(Extracted page text data)
== == ==

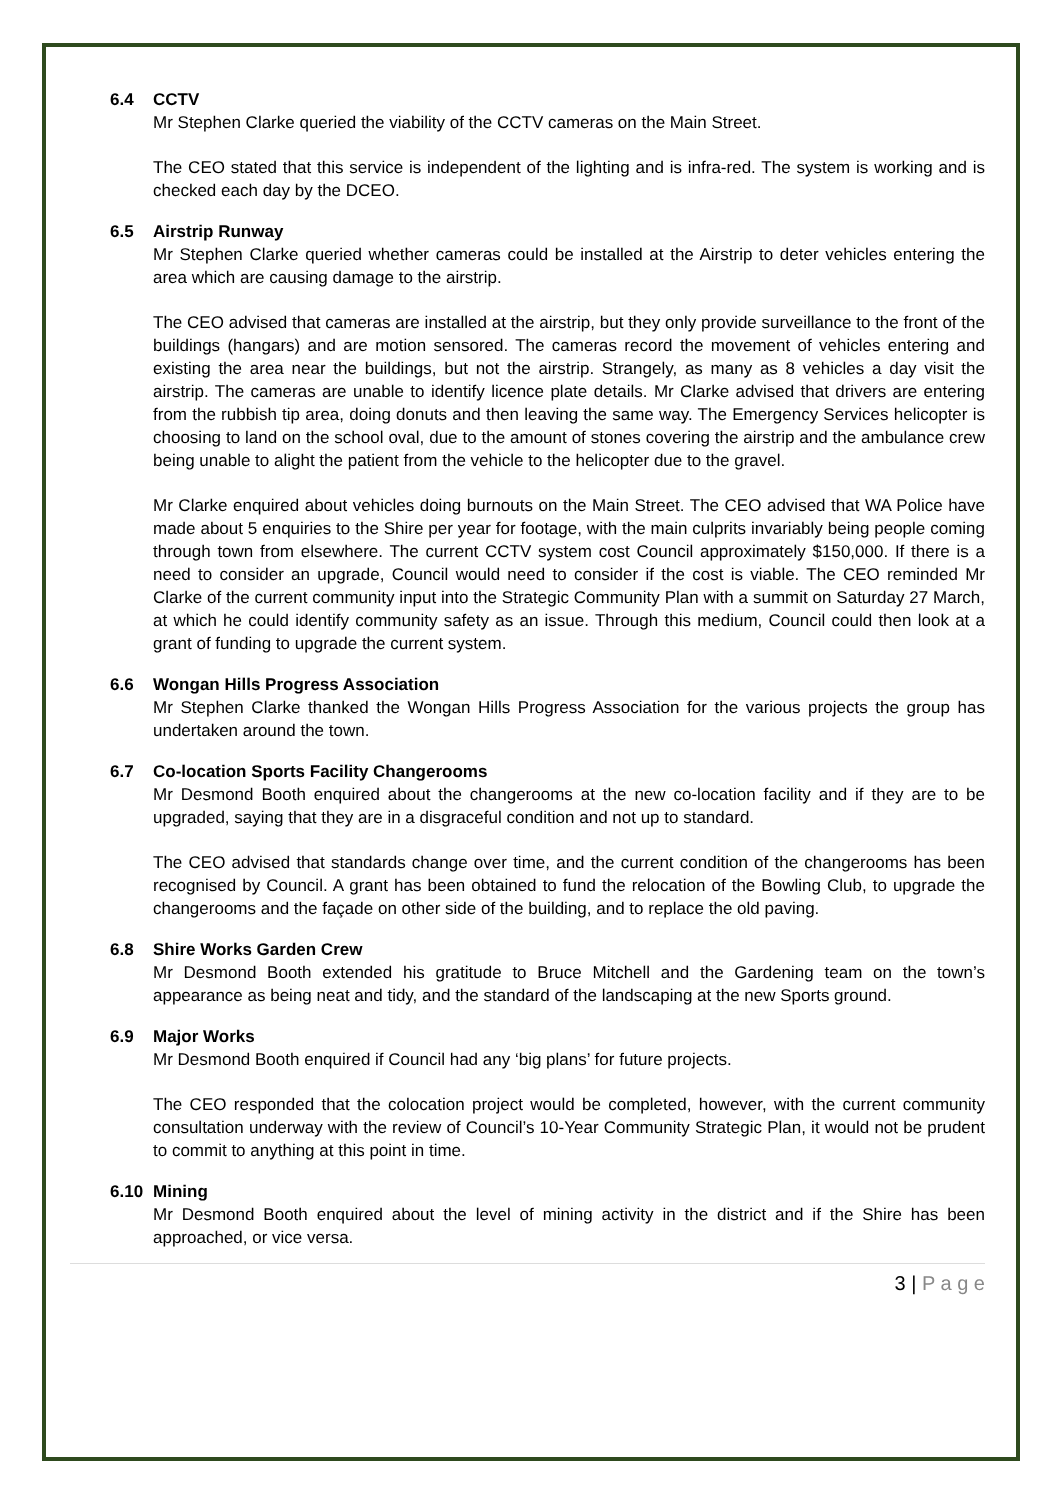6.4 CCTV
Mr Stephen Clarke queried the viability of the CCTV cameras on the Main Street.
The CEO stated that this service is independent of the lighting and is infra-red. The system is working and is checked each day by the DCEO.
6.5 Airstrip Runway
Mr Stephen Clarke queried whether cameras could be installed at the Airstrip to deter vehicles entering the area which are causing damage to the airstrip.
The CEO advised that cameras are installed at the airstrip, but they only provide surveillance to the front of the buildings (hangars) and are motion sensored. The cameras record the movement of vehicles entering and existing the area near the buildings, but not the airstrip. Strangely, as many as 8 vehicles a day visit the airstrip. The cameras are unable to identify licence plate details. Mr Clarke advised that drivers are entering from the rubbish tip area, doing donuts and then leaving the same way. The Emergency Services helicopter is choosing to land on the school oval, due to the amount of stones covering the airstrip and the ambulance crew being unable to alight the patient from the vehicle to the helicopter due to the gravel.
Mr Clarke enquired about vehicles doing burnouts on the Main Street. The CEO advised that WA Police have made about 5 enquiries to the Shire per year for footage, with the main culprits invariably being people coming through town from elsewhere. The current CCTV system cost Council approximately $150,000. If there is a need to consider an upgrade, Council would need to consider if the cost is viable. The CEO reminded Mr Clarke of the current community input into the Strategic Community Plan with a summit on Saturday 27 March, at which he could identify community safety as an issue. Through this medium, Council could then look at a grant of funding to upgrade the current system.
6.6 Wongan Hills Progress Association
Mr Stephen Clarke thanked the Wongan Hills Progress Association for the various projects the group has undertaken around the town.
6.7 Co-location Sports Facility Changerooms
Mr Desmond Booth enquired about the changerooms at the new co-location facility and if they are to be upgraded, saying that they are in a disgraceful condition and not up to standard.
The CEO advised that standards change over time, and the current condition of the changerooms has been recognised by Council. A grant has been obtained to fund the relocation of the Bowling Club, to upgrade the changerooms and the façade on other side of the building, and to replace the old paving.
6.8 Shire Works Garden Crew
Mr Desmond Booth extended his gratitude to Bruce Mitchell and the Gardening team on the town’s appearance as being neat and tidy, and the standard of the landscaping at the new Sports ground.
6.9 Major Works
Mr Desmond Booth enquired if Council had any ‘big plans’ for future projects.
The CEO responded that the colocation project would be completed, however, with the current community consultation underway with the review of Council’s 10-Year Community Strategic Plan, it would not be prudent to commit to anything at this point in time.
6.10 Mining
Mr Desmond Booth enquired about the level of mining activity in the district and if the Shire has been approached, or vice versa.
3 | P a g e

== == ==

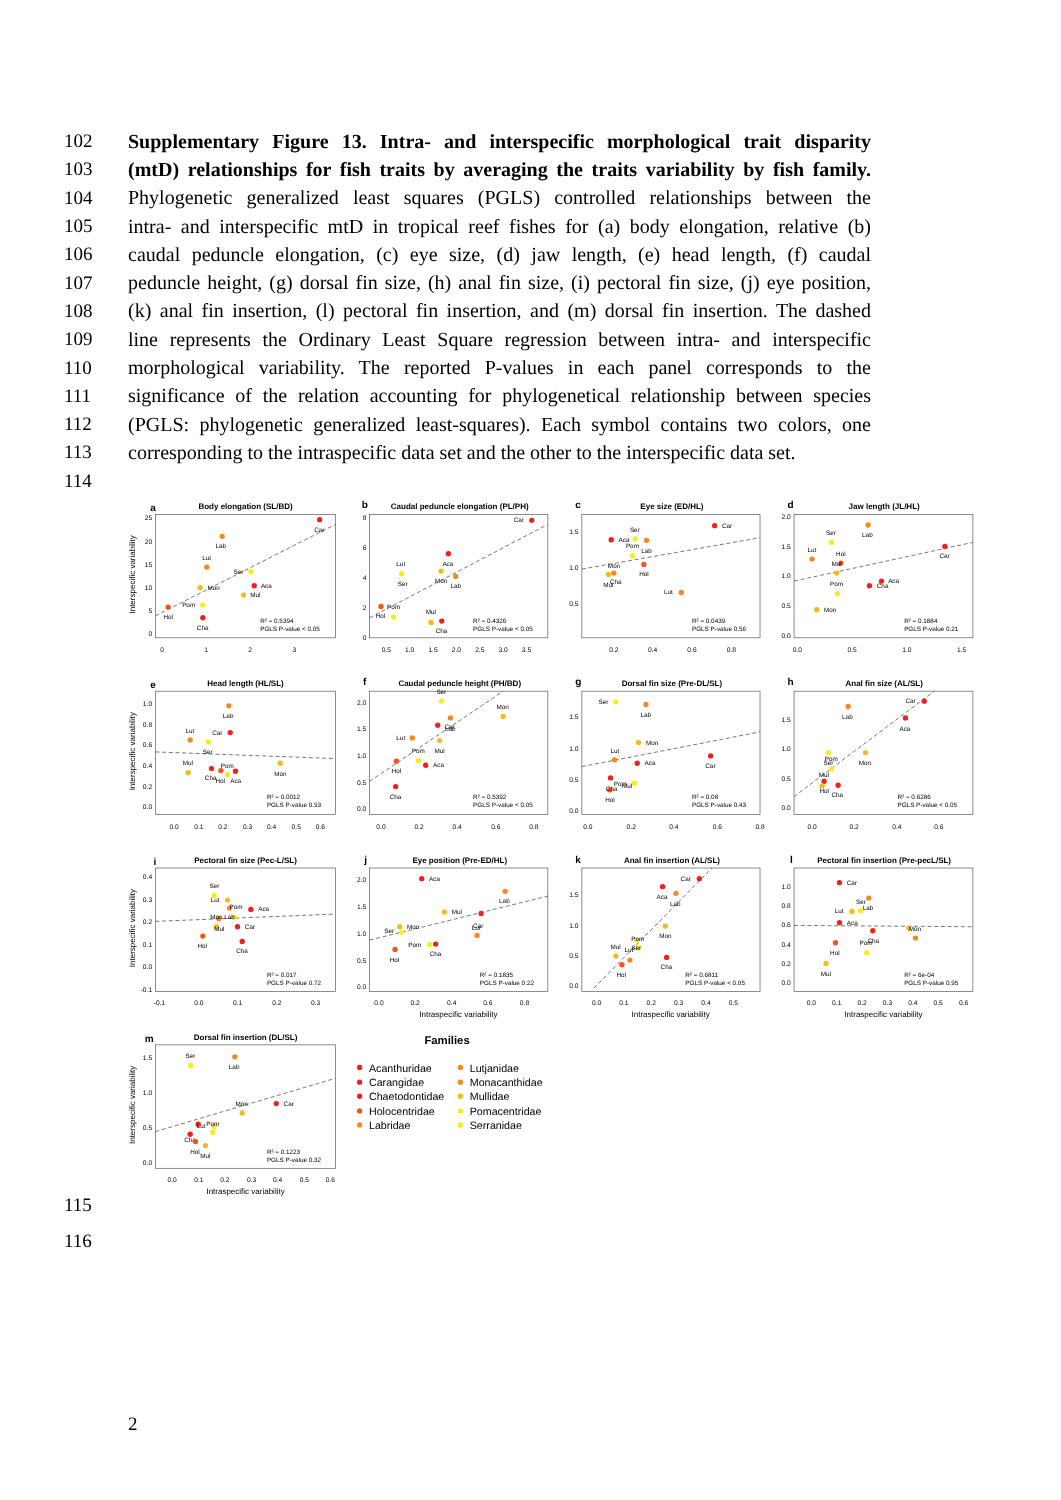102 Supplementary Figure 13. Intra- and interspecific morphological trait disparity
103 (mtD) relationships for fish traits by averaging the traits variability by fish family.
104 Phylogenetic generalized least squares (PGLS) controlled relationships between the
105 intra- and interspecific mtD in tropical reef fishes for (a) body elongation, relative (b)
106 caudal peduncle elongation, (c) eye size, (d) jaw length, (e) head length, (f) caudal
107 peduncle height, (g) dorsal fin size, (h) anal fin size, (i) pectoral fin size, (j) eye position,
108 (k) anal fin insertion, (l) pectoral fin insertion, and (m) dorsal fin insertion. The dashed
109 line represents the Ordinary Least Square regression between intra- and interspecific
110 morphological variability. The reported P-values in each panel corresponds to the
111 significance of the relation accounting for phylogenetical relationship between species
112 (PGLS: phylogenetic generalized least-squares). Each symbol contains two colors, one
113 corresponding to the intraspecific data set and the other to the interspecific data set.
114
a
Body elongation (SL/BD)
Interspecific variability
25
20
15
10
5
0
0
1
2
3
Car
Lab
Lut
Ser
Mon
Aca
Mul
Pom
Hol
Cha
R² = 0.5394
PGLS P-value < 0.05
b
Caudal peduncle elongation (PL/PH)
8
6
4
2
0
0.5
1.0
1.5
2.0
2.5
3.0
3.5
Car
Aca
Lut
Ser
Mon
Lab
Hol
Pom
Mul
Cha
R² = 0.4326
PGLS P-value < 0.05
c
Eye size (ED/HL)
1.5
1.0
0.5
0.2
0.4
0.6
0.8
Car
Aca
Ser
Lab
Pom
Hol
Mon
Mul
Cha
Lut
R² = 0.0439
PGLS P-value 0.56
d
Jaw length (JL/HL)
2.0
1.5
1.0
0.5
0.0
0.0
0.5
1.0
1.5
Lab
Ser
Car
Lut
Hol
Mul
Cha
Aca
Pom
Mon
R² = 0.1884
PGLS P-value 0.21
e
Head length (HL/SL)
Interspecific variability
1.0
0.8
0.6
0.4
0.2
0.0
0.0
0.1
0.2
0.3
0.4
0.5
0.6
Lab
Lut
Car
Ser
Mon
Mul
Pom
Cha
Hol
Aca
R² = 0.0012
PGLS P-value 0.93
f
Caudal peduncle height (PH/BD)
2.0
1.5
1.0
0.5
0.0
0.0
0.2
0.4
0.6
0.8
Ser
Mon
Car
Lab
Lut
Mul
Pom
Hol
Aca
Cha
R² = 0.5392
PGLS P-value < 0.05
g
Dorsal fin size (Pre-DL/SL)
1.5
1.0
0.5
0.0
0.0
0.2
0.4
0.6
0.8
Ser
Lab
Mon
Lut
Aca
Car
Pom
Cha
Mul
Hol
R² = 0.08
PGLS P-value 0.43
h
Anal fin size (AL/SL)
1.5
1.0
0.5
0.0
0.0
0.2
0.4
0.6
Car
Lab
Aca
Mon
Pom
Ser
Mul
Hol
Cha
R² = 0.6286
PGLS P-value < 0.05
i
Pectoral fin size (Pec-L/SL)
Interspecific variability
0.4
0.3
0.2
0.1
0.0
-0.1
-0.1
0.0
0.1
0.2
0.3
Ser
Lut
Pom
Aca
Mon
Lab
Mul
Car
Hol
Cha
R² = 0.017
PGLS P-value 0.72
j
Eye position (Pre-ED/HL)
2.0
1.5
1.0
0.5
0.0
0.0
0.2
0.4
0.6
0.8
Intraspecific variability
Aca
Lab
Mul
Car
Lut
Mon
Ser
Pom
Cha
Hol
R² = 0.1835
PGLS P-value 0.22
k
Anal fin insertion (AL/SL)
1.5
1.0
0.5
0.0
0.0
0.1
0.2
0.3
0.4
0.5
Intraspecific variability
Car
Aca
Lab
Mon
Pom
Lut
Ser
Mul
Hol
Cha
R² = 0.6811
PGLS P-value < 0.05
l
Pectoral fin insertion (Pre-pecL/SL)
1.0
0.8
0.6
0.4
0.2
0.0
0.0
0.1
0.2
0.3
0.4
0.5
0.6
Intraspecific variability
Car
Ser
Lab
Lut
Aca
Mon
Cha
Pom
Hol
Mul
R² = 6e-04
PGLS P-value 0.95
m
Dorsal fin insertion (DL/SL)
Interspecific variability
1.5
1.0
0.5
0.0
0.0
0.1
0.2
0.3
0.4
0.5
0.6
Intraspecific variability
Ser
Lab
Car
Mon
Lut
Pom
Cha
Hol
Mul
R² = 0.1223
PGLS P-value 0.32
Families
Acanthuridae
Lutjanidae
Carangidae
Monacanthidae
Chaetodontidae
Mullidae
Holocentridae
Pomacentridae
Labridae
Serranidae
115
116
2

== == ==

# REQUIRED ACTION:
Search the entries above for the string "queried". Copy each line that holds it.

# SOLVED EXERCISE:
Mr Stephen Clarke queried the viability of the CCTV cameras on the Main Street.
Mr Stephen Clarke queried whether cameras could be installed at the Airstrip to deter vehicles entering the area which are causing damage to the airstrip.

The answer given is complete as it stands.